Support lazy iteration #131

Closed chuckwondo closed 7 months ago

chuckwondo commented 7 months ago

As currently implemented, Iter eagerly evaluates all iterators, so it does not support infinite iterators, per https://github.com/MartinBernstorff/iterpy/blob/main/iterpy/iter.py#L16. Even very large iterators could easily crush Iter. Even smaller iterators could cause problems, if you create a large enough chain of calls to Iter.map, Iter.filter, etc., as each call in the chain creates a new list, consuming more and more memory along the way.

Do you have any plans for implementing lazy evaluation to avoid these problems?

MartinBernstorff commented 7 months ago

Hi Chuck! Thanks for the interest in the project!

I've been pondering this for a while, with two considerations:

1) Implement a consumable Iter (e.g. CIter or similar), using generators through the entire pipeline. It should support the same methods, but be focused on performance. It won't be stateless, but would be memory efficient (Issue #61).

2) I don't know enough about Python's garbage collection to know whether it'll be able to collect part of a method chain.
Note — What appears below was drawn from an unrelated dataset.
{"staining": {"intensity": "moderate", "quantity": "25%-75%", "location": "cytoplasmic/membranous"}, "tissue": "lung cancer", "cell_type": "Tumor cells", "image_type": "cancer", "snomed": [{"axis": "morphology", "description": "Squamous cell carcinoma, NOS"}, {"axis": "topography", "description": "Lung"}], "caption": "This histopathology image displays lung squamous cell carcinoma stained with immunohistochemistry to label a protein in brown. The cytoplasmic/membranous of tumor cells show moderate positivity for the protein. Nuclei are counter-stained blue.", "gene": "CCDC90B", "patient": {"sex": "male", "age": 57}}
If it does, I think the issue is less severe than stated above.

Any thoughts on the above?

Do you have a use-case where you're running into issues? 😊

chuckwondo commented 7 months ago

Given that this is a library intended to provide a "fluent" interface for using iterators, I would say that by automatically eagerly evaluating things under the covers, you are automatically undoing one of the main reasons for using iterators to begin with, which is laziness.

Here's an example of a "competing" library to this one, where everything remains lazy, as anybody using iterators would reasonably expect to be the case: https://github.com/olirice/flupy/tree/master. I would imagine there are other such Python libraries around. Automatic eager evaluation is likely to be surprising to anybody specifically choosing to use an iterator. The builtin map, filter, zip, et al. functions are lazy.
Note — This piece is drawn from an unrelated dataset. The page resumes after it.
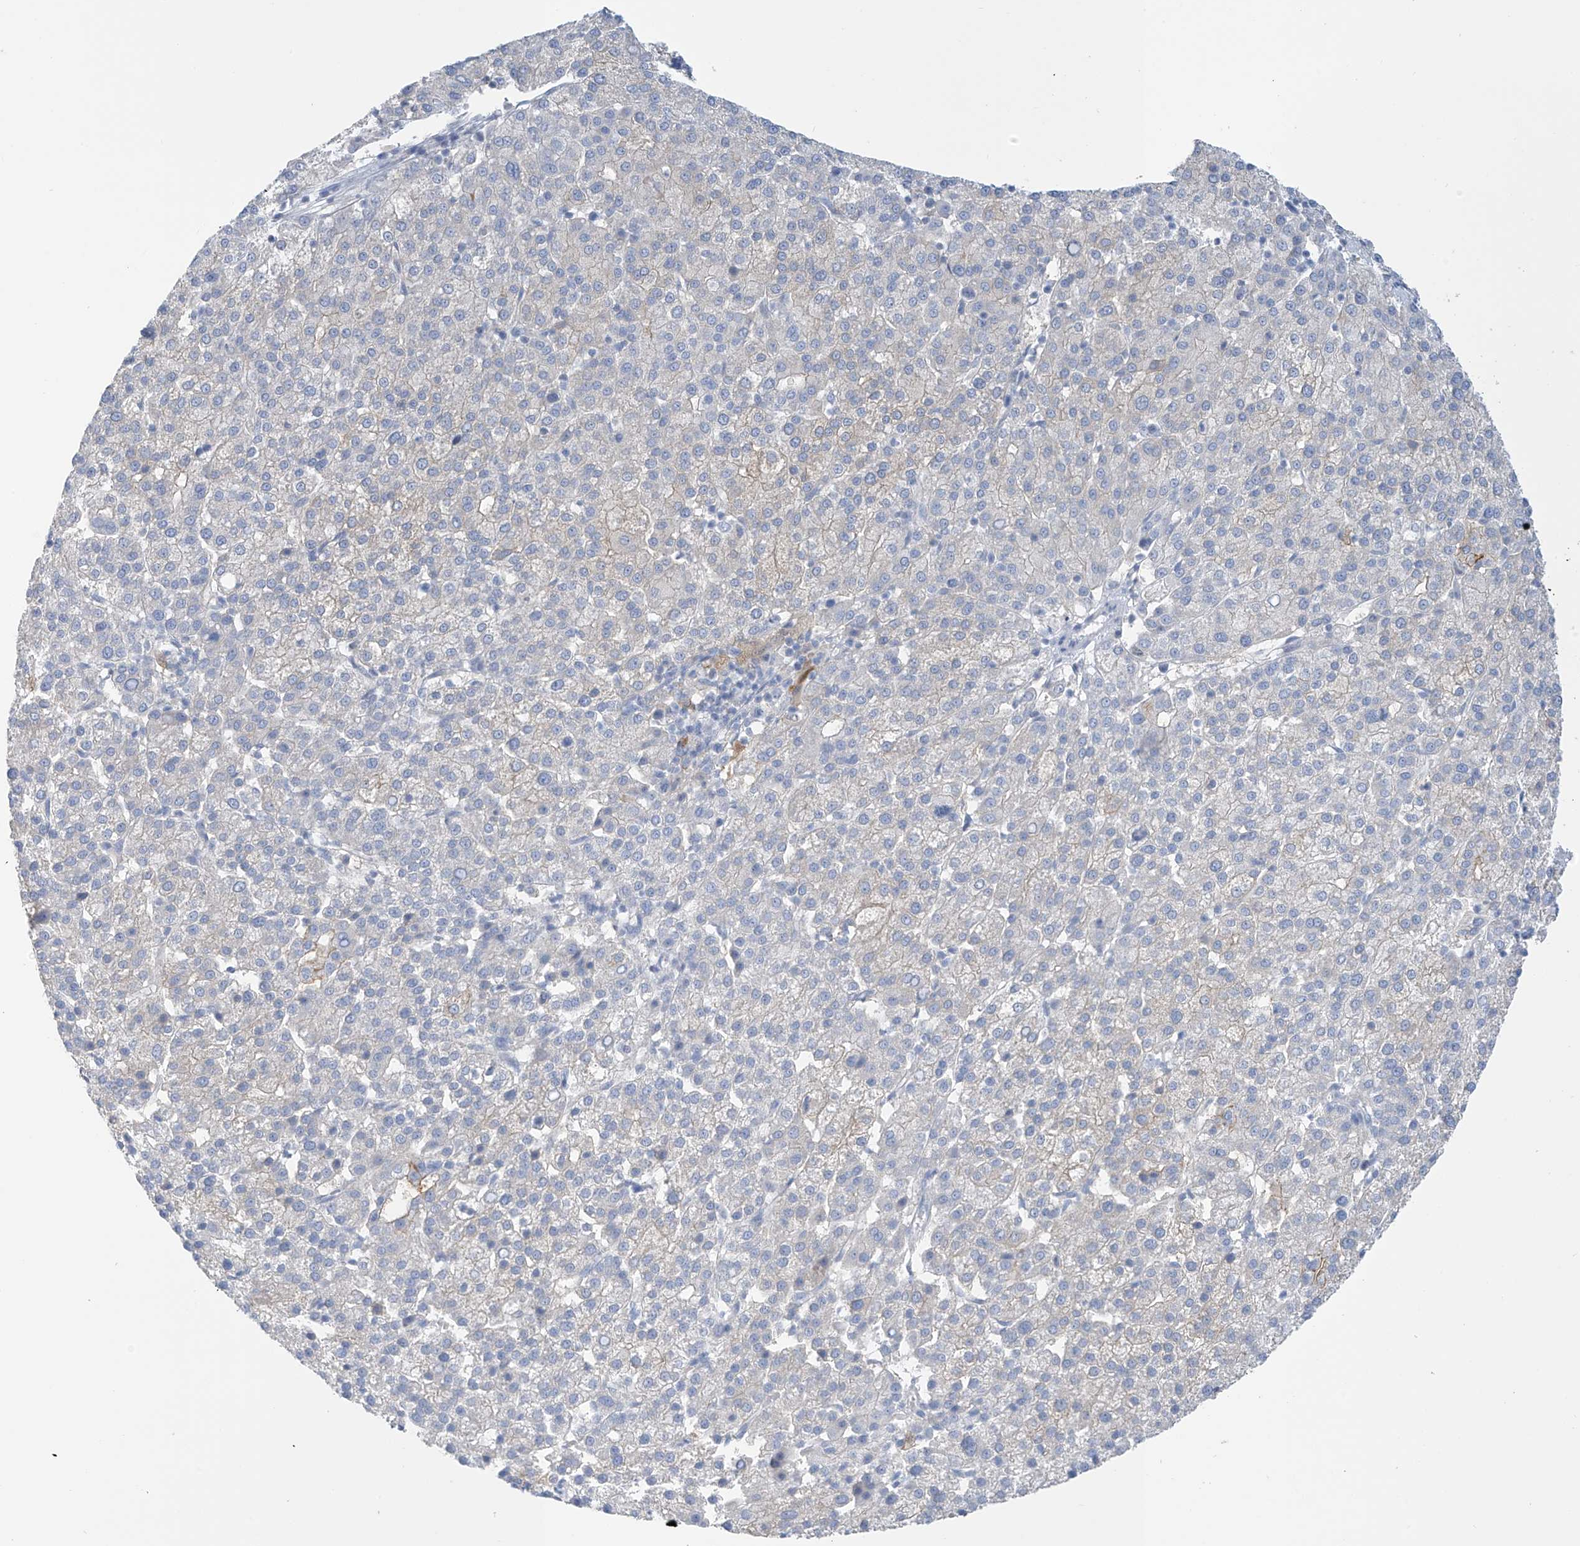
{"staining": {"intensity": "negative", "quantity": "none", "location": "none"}, "tissue": "liver cancer", "cell_type": "Tumor cells", "image_type": "cancer", "snomed": [{"axis": "morphology", "description": "Carcinoma, Hepatocellular, NOS"}, {"axis": "topography", "description": "Liver"}], "caption": "This micrograph is of liver cancer stained with immunohistochemistry (IHC) to label a protein in brown with the nuclei are counter-stained blue. There is no expression in tumor cells.", "gene": "TRMT2B", "patient": {"sex": "female", "age": 58}}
Given your stated desire to have this library included as part of the rustedpy group of packages, I would imagine that you might wish to align this library with Rust's Iterator trait, which you will also find to be completely lazy, until you invoke a method known to trigger evaluation, such as collect. Of course, you wouldn't necessarily have to implement every single method defined by Rust's Iterator trait, but if the intent is to provide a Rust-like Iterator for Python, then Rust's Iterator trait should certainly be your guide.

MartinBernstorff commented 7 months ago

Thanks a ton for your interest, Chuck!

I just want to highlight that this is a hobby project, and as most open source contributors, I'm doing this for fun!

With that said, I completely agree with your technical points! I even mention flupy and std::iter in the readme 👍

I've implemented lazy, consumable evaluation as the default in #136.

MartinBernstorff commented 7 months ago

Just to add to this, I personally find non-consumable iterables much easier to work with for debugging. To that end, I've added an Arr[ay] in #139. Would love to hear what you think!